**JOB:** Repeat the Federal Court judgment from "1. In paragraph" to "Honourable Justice McKerracher.", switching "well-founded fear" to "genuine fear".

Last Updated: 10 February 2011

FEDERAL COURT OF AUSTRALIA


SZOMF v Minister for Immigration and Citizenship [2011] FCA 57


Citation:
SZOMF v Minister for Immigration and Citizenship [2011] FCA 57


Appeal from:
SZOMF v Minister for Immigration & Anor [2010] FMCA 776


Parties:
SZOMF v MINISTER FOR IMMIGRATION AND CITIZENSHIP and REFUGEE REVIEW TRIBUNAL


File number:
NSD 1233 of 2010


Judge:
MCKERRACHER J


Date of judgment:
8 February 2011


Corrigendum:
9 February 2011


Date of hearing:
7 February 2011


Place:
Sydney


Division:
GENERAL DIVISION


Category:
No Catchwords


Number of paragraphs:
31


Counsel for the Appellant:
The Appellant appeared in person


Counsel for the First Respondent:
A Crittenden


Solicitor for the First Respondent:
Clayton Utz

FEDERAL COURT OF AUSTRALIA


SZOMF v Minister for Immigration and Citizenship [2011] FCA 57


CORRIGENDUM


  1. In paragraph 12 of the Reasons for Judgment, the word ‘delegate’ be added to the end of the sentence to read ‘The Tribunal was not satisfied that the appellant had a well-founded fear of persecution for any Convention-related reason and affirmed the decision of the delegate’.
I certify that the preceding one (1) numbered paragraph is a true copy of the Corrigendum to the Reasons for Judgment herein of the Honourable Justice McKerracher.

Associate:


Dated: 9 February 2011


IN THE FEDERAL COURT OF AUSTRALIA

NEW SOUTH WALES DISTRICT REGISTRY

GENERAL DIVISION
NSD 1233 of 2010

ON APPEAL FROM THE FEDERAL MAGISTRATES COURT OF AUSTRALIA

BETWEEN:
SZOMF
Appellant
AND:
MINISTER FOR IMMIGRATION AND CITIZENSHIP
First Respondent

REFUGEE REVIEW TRIBUNAL
Second Respondent

JUDGE:
MCKERRACHER J
DATE OF ORDER:
8 FEBRUARY 2011
WHERE MADE:
SYDNEY

THE COURT ORDERS THAT:


  1. The appeal is dismissed.

**RAW DATA:**
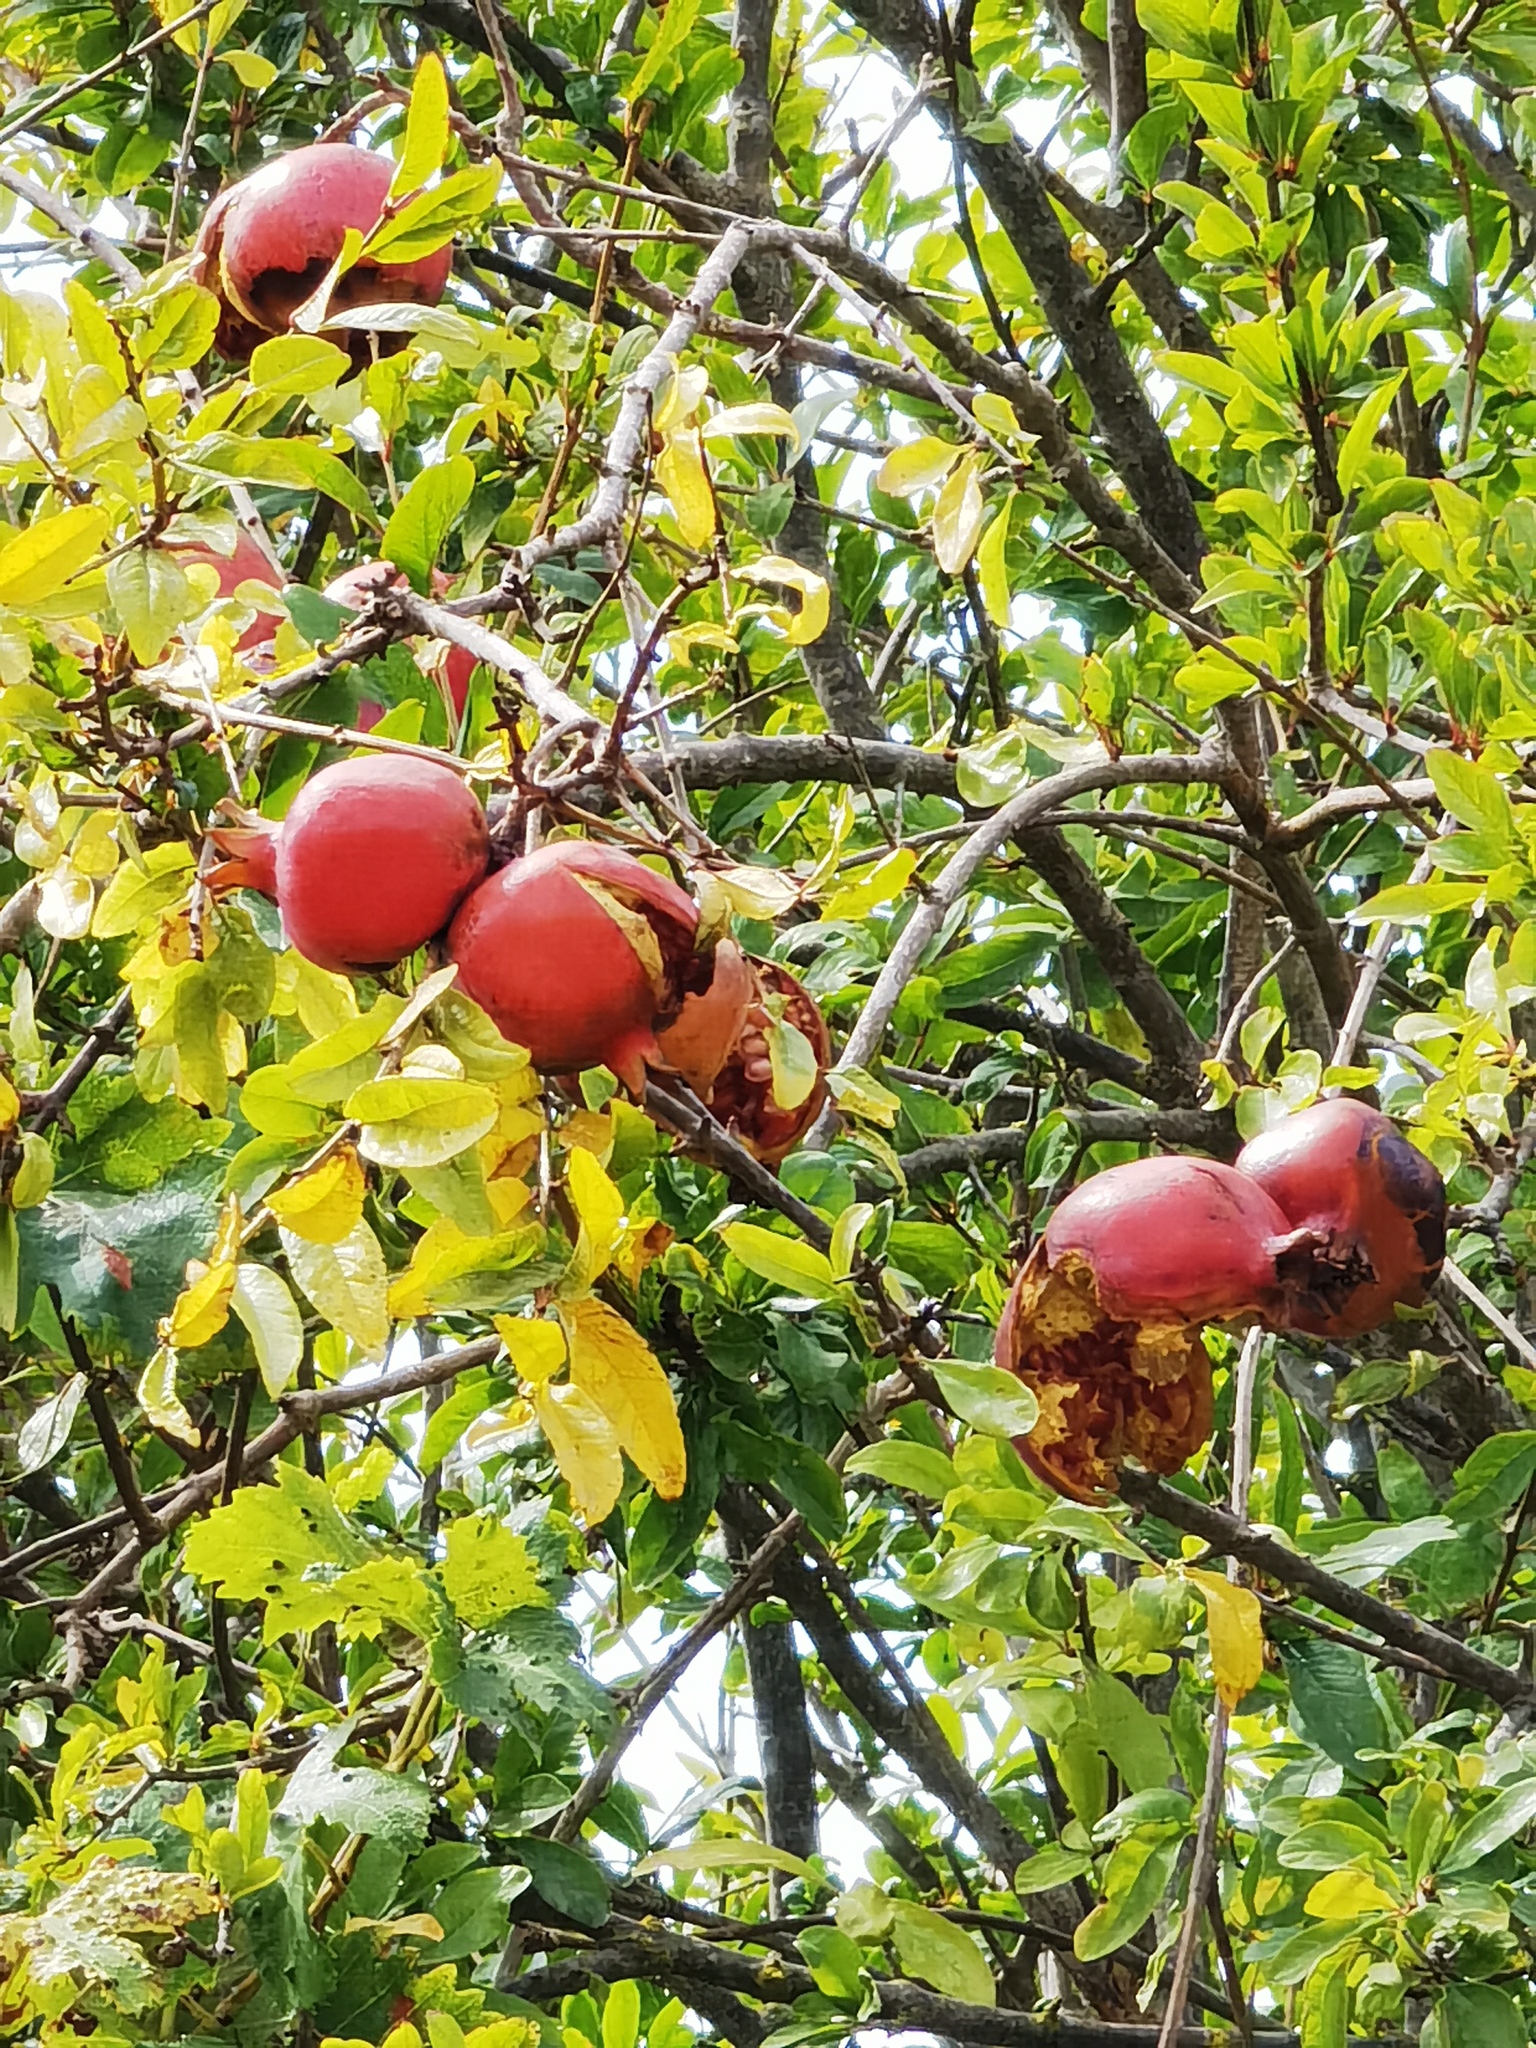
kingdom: Plantae
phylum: Tracheophyta
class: Magnoliopsida
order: Myrtales
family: Lythraceae
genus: Punica
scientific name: Punica granatum
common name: Pomegranate
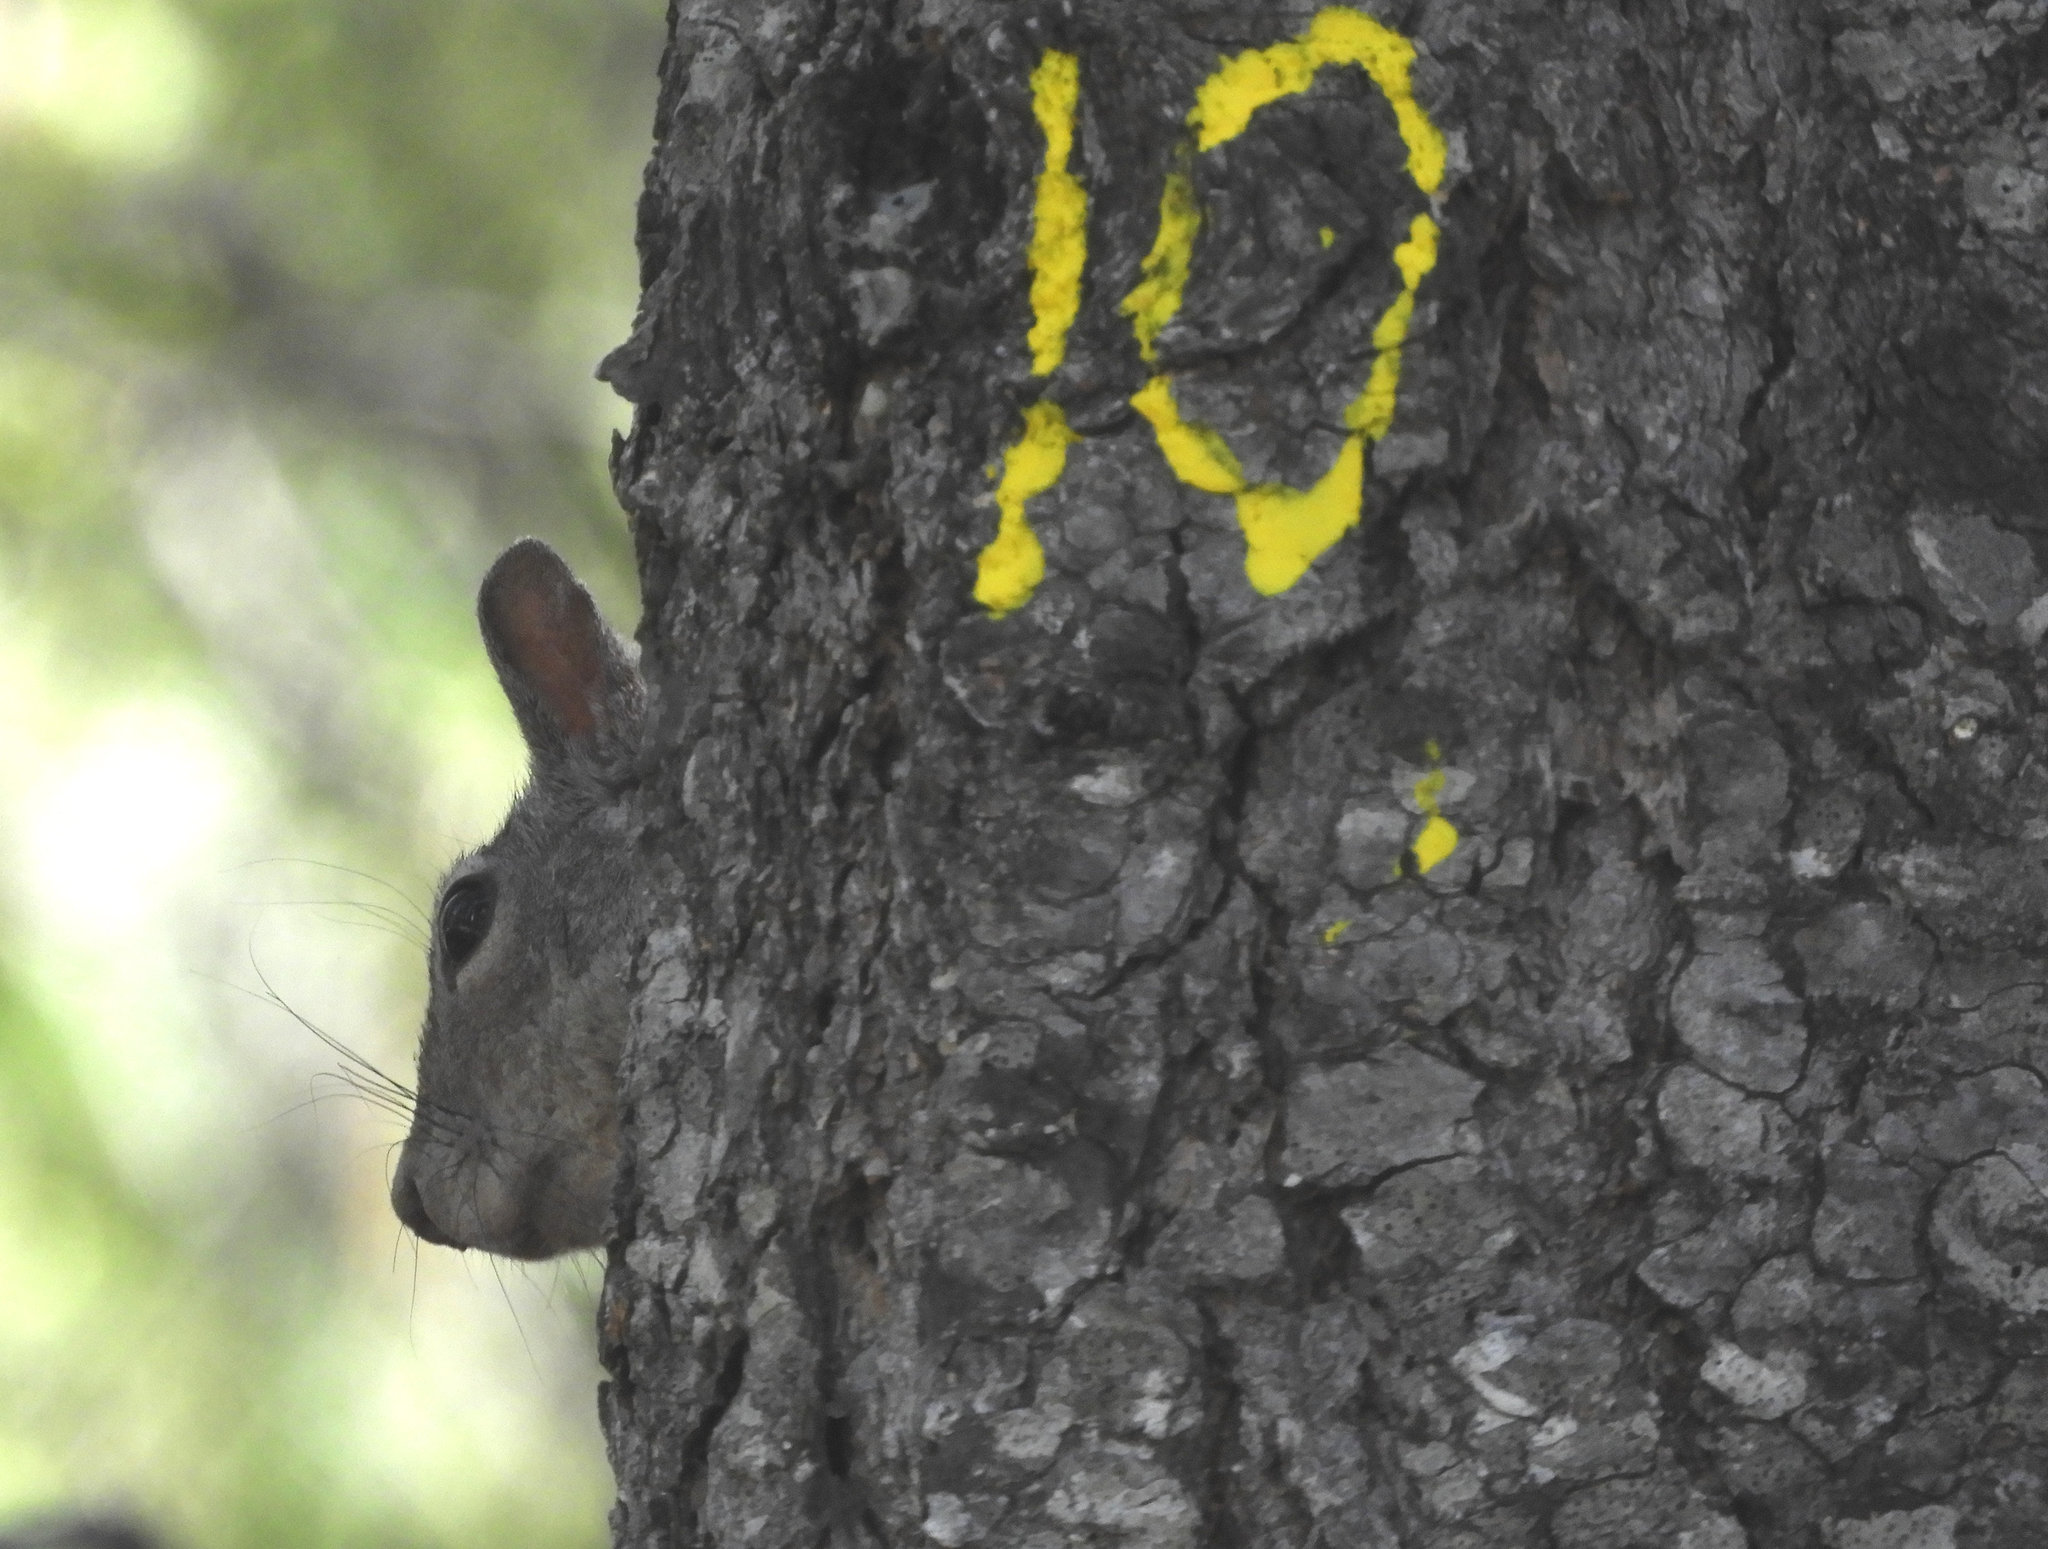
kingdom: Animalia
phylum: Chordata
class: Mammalia
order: Rodentia
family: Sciuridae
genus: Sciurus
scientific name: Sciurus griseus
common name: Western gray squirrel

**RESULT FOR THIS TASK:**
1. In paragraph 12 of the Reasons for Judgment, the word ‘delegate’ be added to the end of the sentence to read ‘The Tribunal was not satisfied that the appellant had a genuine fear of persecution for any Convention-related reason and affirmed the decision of the delegate’.
I certify that the preceding one (1) numbered paragraph is a true copy of the Corrigendum to the Reasons for Judgment herein of the Honourable Justice McKerracher.